* [本文抜粋]:
【疾患】ストレス応答を高めることでアミロイドβ病の進行を遅らせる可能性
Nature
2017年12月7日
アミロイドβ病(例えばアルツハイマー病)の動物モデルにおいてミトコンドリアのタンパク質恒常性(タンパク質折りたたみの品質管理過程)を強化すると、タンパク質の凝集が減少することを報告する論文が、今週掲載される。今回の研究からは、有害なアミロイドβの蓄積によってミトコンドリアの機能不全が起こり、ミトコンドリアストレス応答が誘発されることが示唆されている。そして、このストレス応答を高めることが、ヒトの細胞、線虫、アルツハイマー病のマウスモデルに有益なことも明らかになった。
アルツハイマー病は、広く見られる破壊的な威力のある疾患で、アミロイドβペプチドの凝集を特徴としている。しかし、これまでのところ、基盤となる分子機構が解明されておらず、アルツハイマー病については疾患を改変するような治療法はない。

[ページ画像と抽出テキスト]
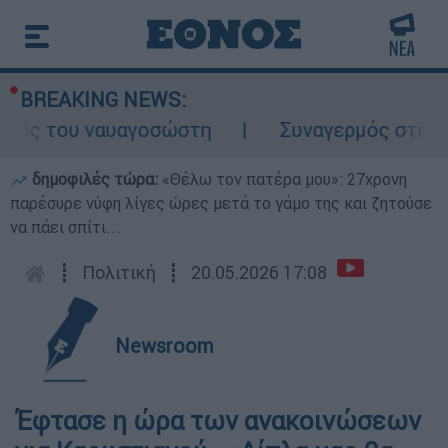
BREAKING NEWS:
λος του ναυαγοσώστη
Συναγερμός στην Κάρ
δημοφιλές τώρα:
«Θέλω τον πατέρα μου»: 27χρονη
παρέσυρε νύφη λίγες ώρες μετά το γάμο της και ζητούσε
να πάει σπίτι...
┋
Πολιτική
┋
20.05.2026 17:08
Newsroom
Έφτασε η ώρα των ανακοινώσεων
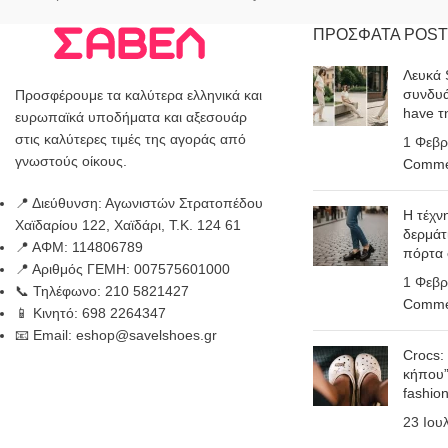
ΠΡΟΣΦΑΤΑ POST
Λευκά 
συνδυά
Προσφέρουμε τα καλύτερα ελληνικά και
have τ
ευρωπαϊκά υποδήματα και αξεσουάρ
στις καλύτερες τιμές της αγοράς από
1 Φεβρ
γνωστούς οίκους.
Comme
📍 Διεύθυνση: Αγωνιστών Στρατοπέδου
Η τέχν
Χαϊδαρίου 122, Χαϊδάρι, Τ.Κ. 124 61
δερμάτ
📍 ΑΦΜ: 114806789
πόρτα
📍 Αριθμός ΓΕΜΗ: 007575601000
1 Φεβρ
📞 Τηλέφωνο: 210 5821427
Comme
📱 Κινητό: 698 2264347
📧 Email: eshop@savelshoes.gr
Crocs:
κήπου”
fashio
23 Ιου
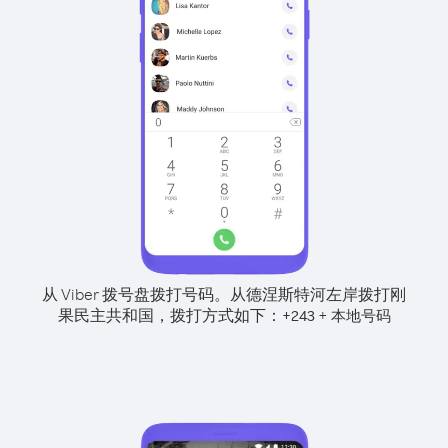
从 Viber 拨号盘拨打号码。
从德涅斯特河左岸拨打刚
果民主共和国，拨打方式如下：
+
+
243
本地号码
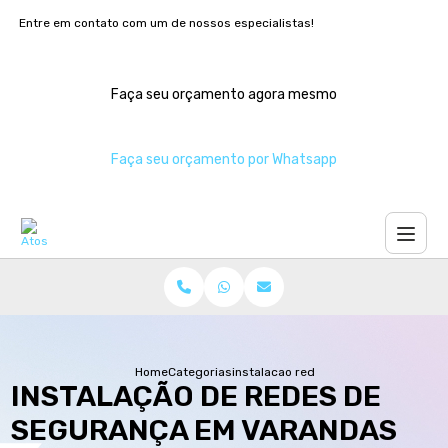
Entre em contato com um de nossos especialistas!
Faça seu orçamento agora mesmo
Faça seu orçamento por Whatsapp
Home
Categorias
instalacao redes seguranca varandas 
INSTALAÇÃO DE REDES DE
SEGURANÇA EM VARANDAS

* [取り組み方]: アミロイドβ病とミトコンドリアのストレス応答についての本文抜粋を、最後の文の後から書き継いでください。

* [解答はこちら]:
今回、Johan Auwerxたちの研究グループは、ヒト、マウス、線虫(Caenorhabditis elegans)のアルツハイマー病に見られるミトコンドリアストレス応答の特徴にミトコンドリアのタンパク質恒常性が関係しており、アミロイドβ病の線虫モデルのミトコンドリアのタンパク質恒常性と健康を維持するためにミトコンドリアストレス応答を誘発することが必須であることを明らかにした。また、このストレス応答を高めると、線虫の適応度が上昇し、寿命が延び、ヒトの細胞、線虫、アルツハイマー病のトランスジェニックマウスにおけるアミロイドの凝集が減少した。以上の知見は、ミトコンドリアのタンパク質恒常性を高めてアミロイドβ病の進行を遅らせることの妥当性を裏付けている。
doi:10.1038/nature25143
「Nature 関連誌注目のハイライト」は、ネイチャー広報部門が報道関係者向けに作成したリリースを翻訳したものです。より正確かつ詳細な情報が必要な場合には、必ず原著論文をご覧ください。